OmpC is highly expressed in S. typhi independent of medium osmolarity, whereas OmpF is osmoregulated as it is in E. coli [41]. In addition, OmpC is always more abundant than OmpF in S. typhi, regardless of the growth conditions [42]. The lack of osmoregulation of OmpC expression in S. typhi is determined in part by the ompB operon, as well as by other unknown trans-acting regulators in S. typhi [42]. The evidenced differences in porin regulation (as seen in Y. pestis, S. typhi, and E. coli) could possibly have an effect on how these bacteria survive in the environment or during pathogenesis.

Organization of OmpR-recognized promoter regions

The present study confirmed that OmpR-P recognized the promoter regions of ompC, F, X, and R to regulate the target promoter activity. We aligned OmpR-binding sites within relevant promoter regions from E. coli and the 3 pathogenic yersiniae (Figure 5). Then, 3 tandems of OmpR consensus-like sequences were detected for ompC (C1-C2-C3) or ompF (F1-F2-F3), while 2 tandems were detected for ompR (R1-R2) or ompX (X1-X2) in yersiniae.
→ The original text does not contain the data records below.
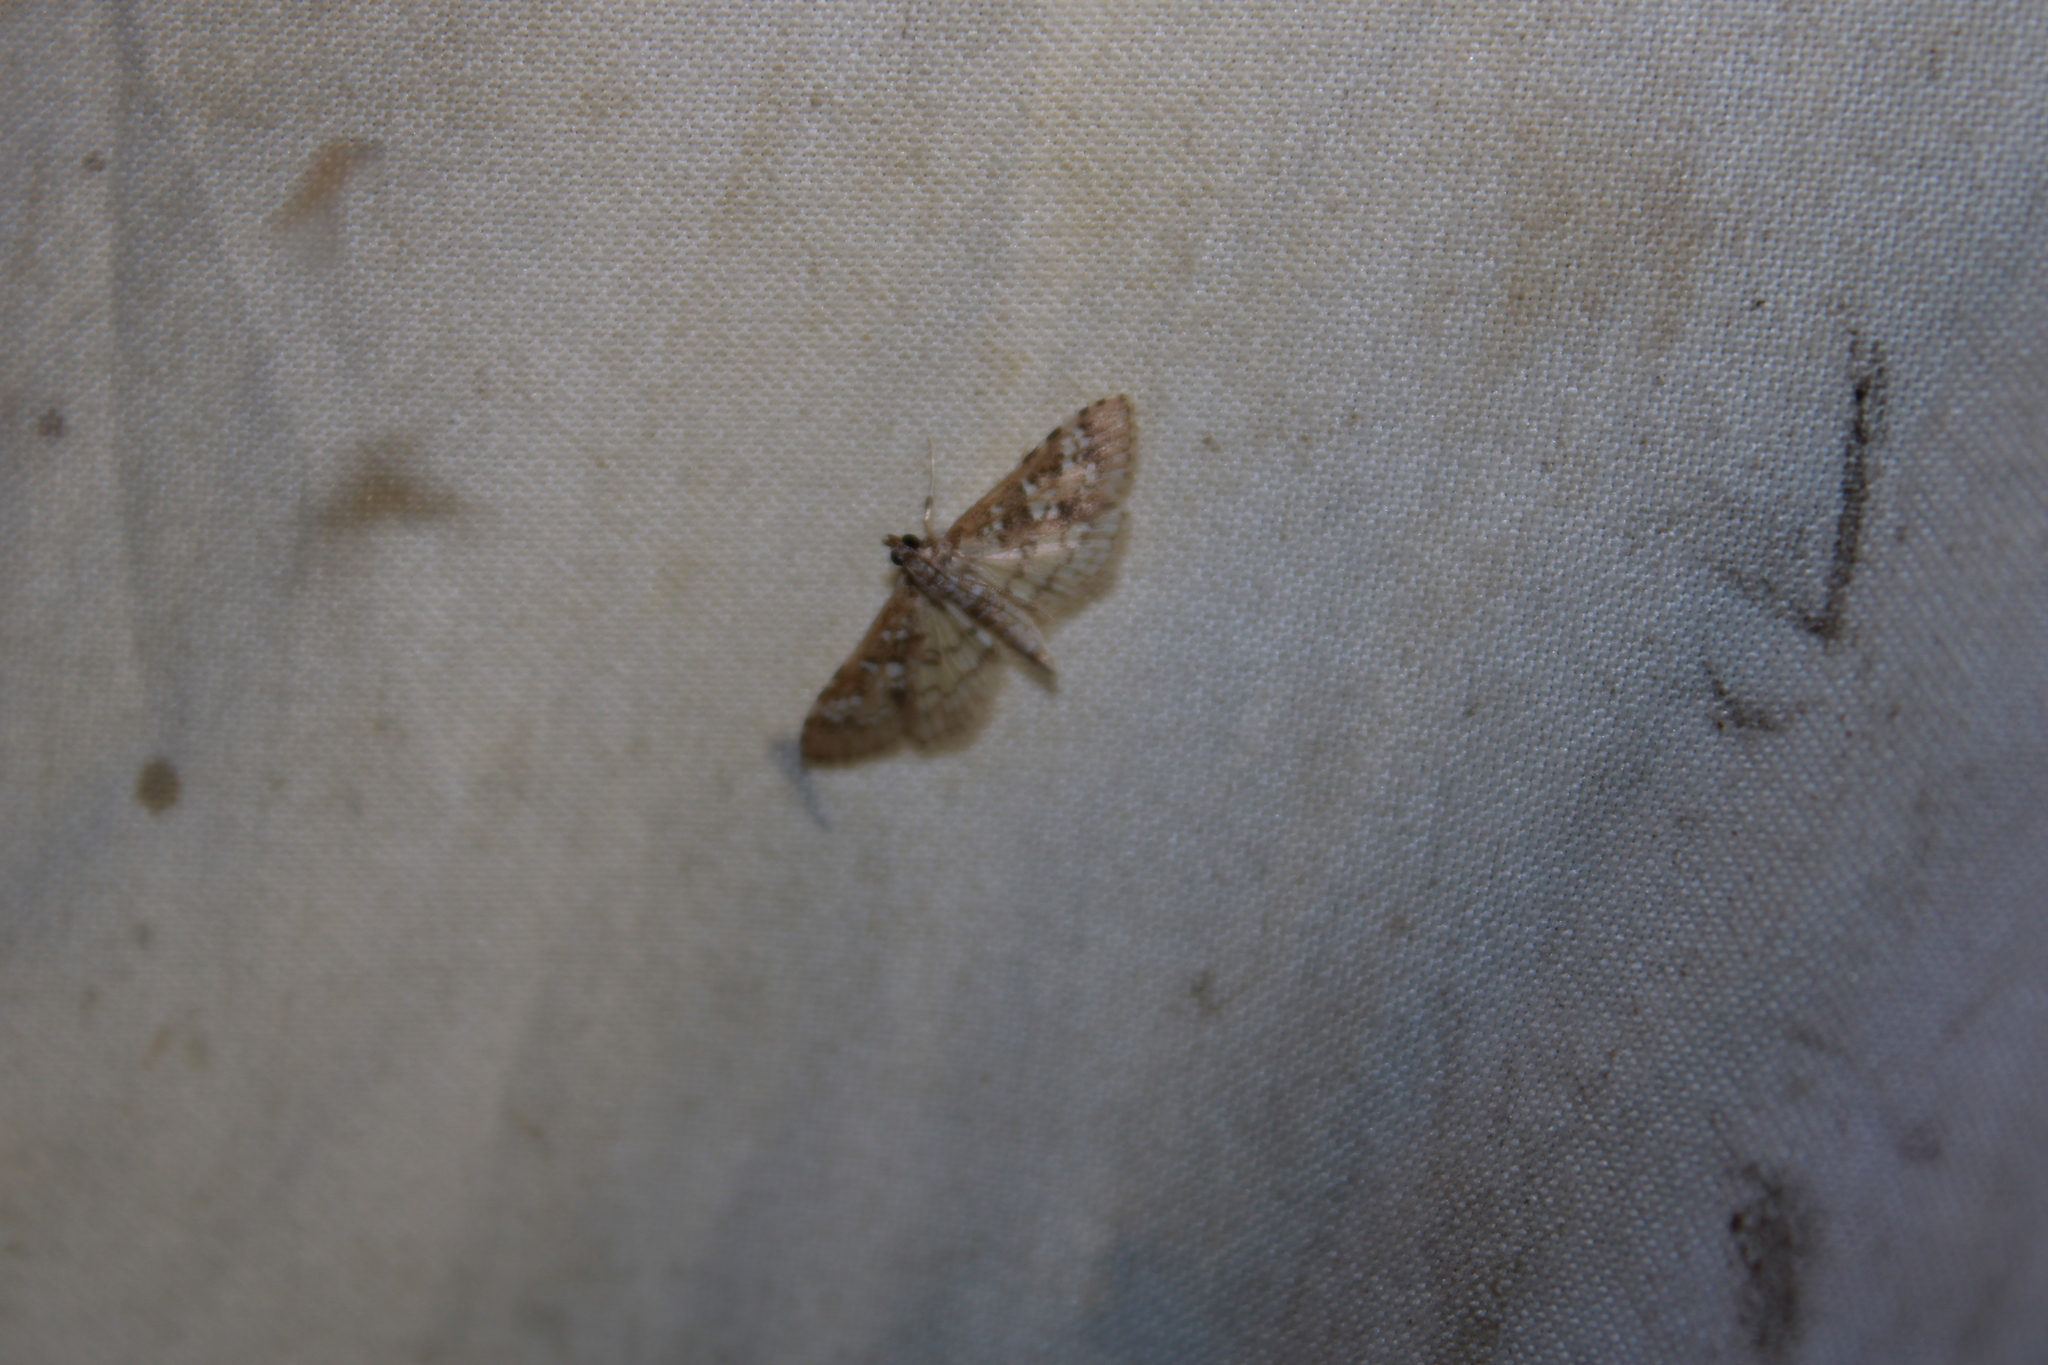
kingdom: Animalia
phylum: Arthropoda
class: Insecta
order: Lepidoptera
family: Crambidae
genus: Samea
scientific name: Samea multiplicalis
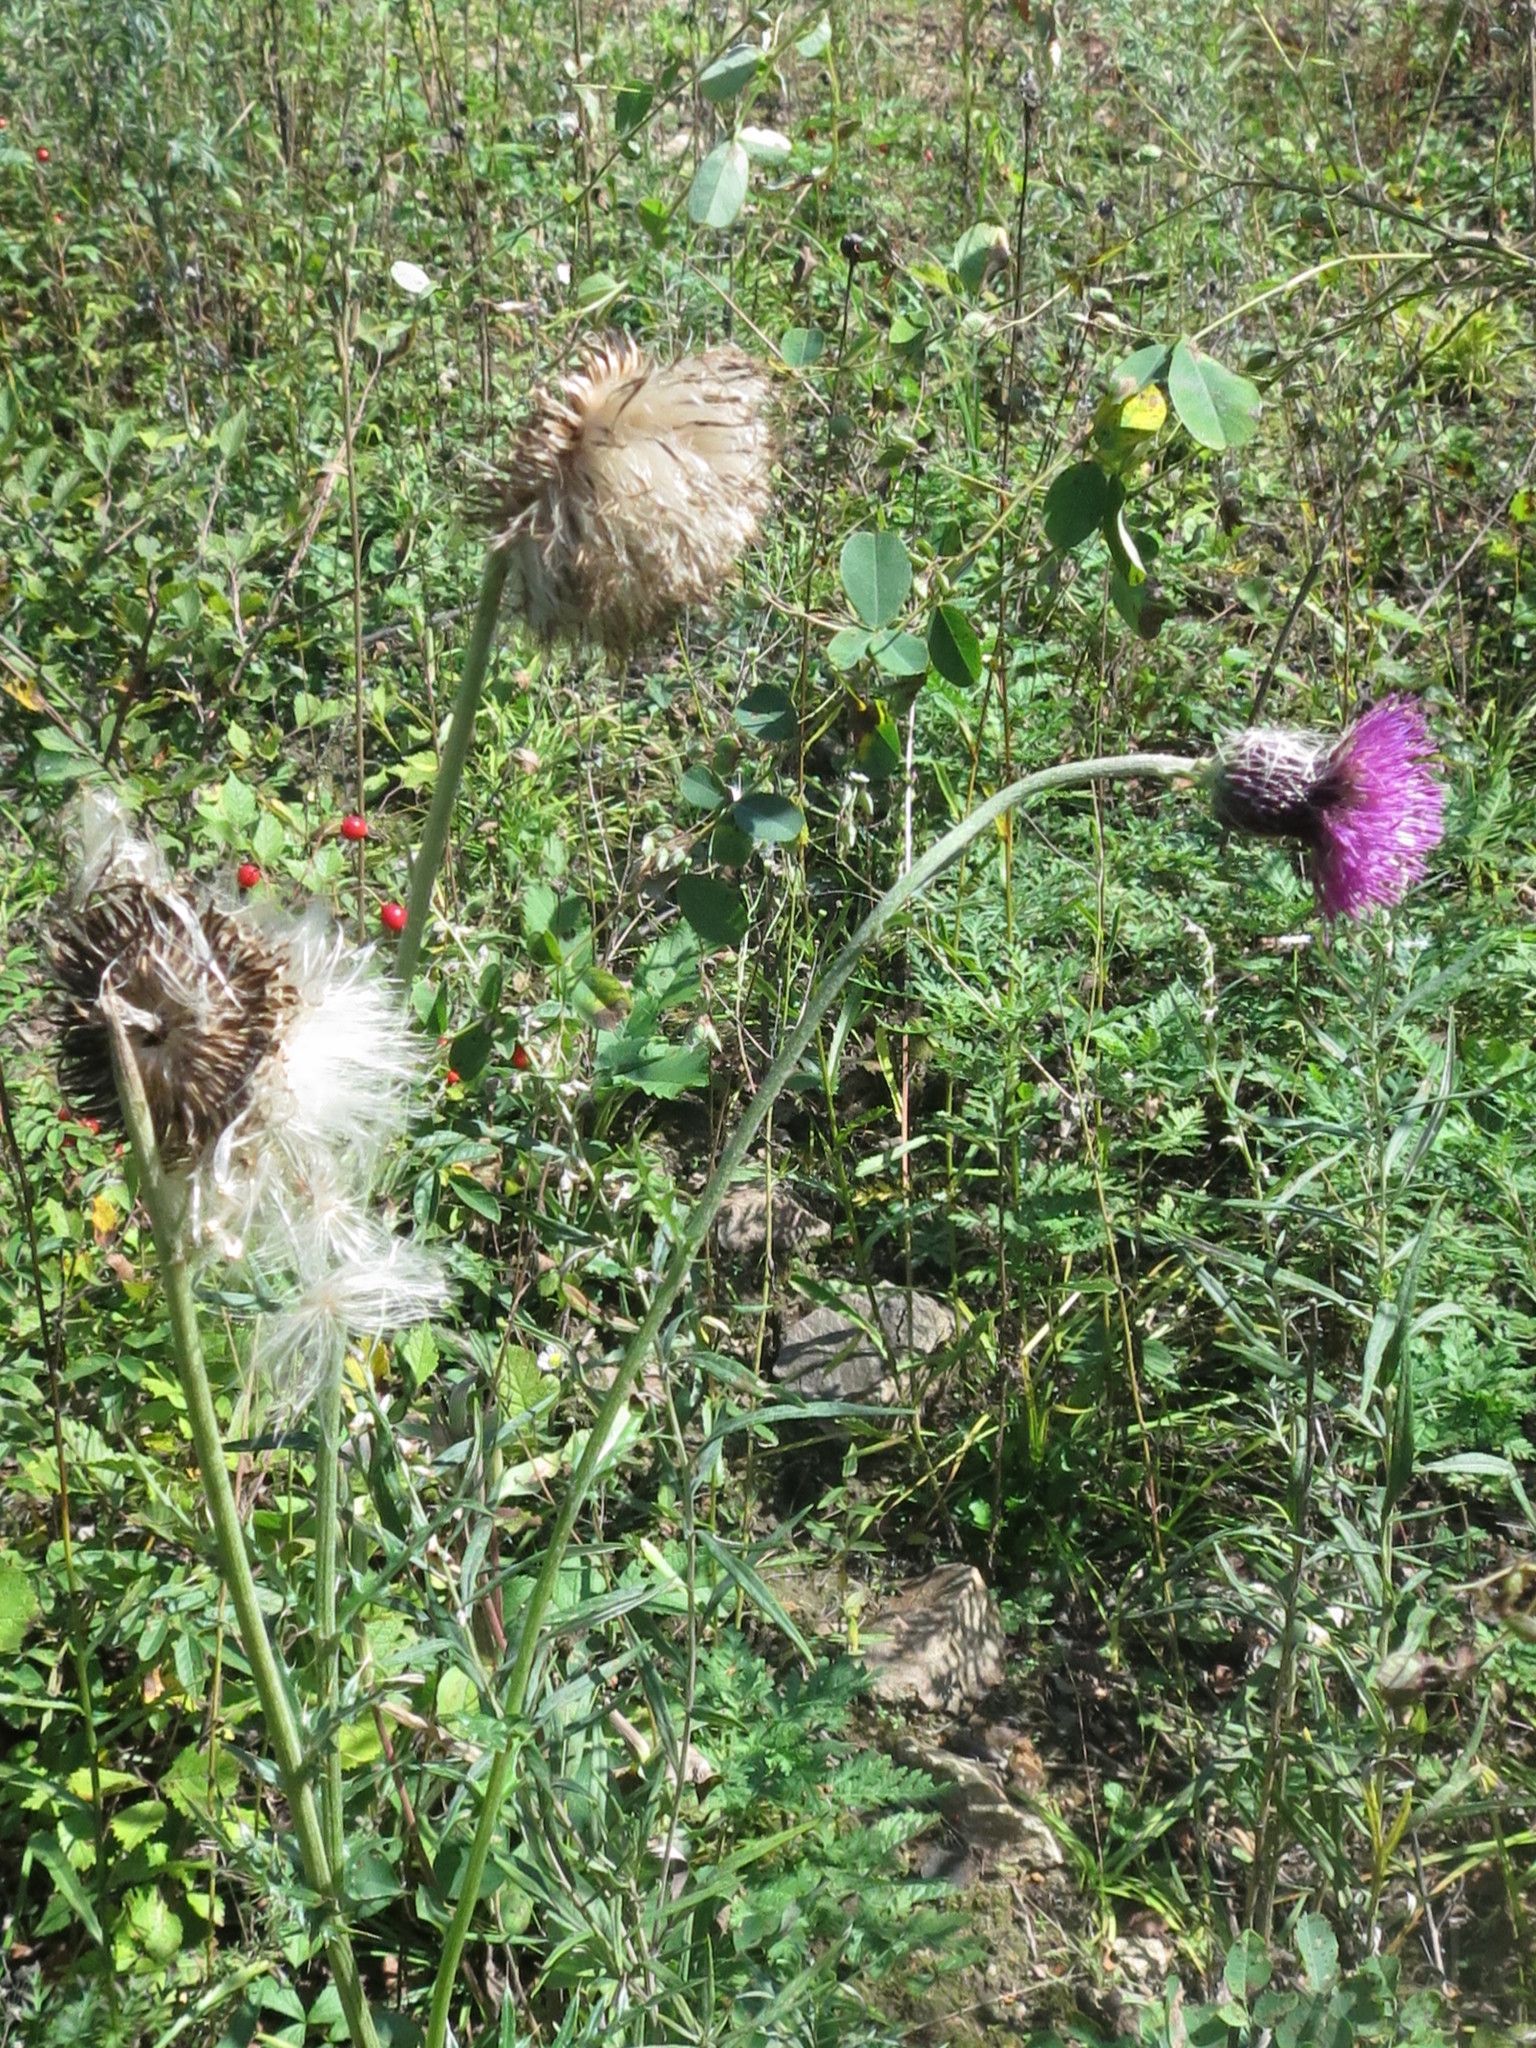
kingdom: Plantae
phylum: Tracheophyta
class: Magnoliopsida
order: Asterales
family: Asteraceae
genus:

As expected, each OmpR consensus-like element consisted of 20 base pairs that can be divided into two 10 bp sub-elements (e.g., X1a and X1b), providing a tandem binding site for 2 OmpR-P molecules [43]. These results confirmed that multiple OmpR proteins occupied the target promoter in a tandem manner to regulate its activity.

Remarkably, F1-F2-F3 and C1-C2-C3 were detected for ompF and ompC, respectively, although F4 was absent for ompF. Given that OmpR-P binding to the promoter-distal F4 site at high osmolarity likely formed a loop that interacted with OmpR-P molecules binding to the promoter-proximal F1, F2, and F3 sites--thereby blocking the transcription of ompF--the absence of F4 in Y. pestis destroyed the above blocking mechanism. Indeed, ompF was up-regulated gradually in an OmpR-dependent manner upon the increase of medium osmolarity in Y. pestis.

Regulation of ompX by OmpR

OmpR still recognized the ompX promoter region and stimulated its transcription in Y. pestis. To our knowledge, this is the first report of ompX regulation by OmpR, although OmpR consensus-like sequences have also been found within the ompX upstream region in E. coli (data not shown) and E. aerogenes [6]. At the very least, the direct transcriptional regulation of ompX by OmpR is conserved in the above-mentioned bacteria.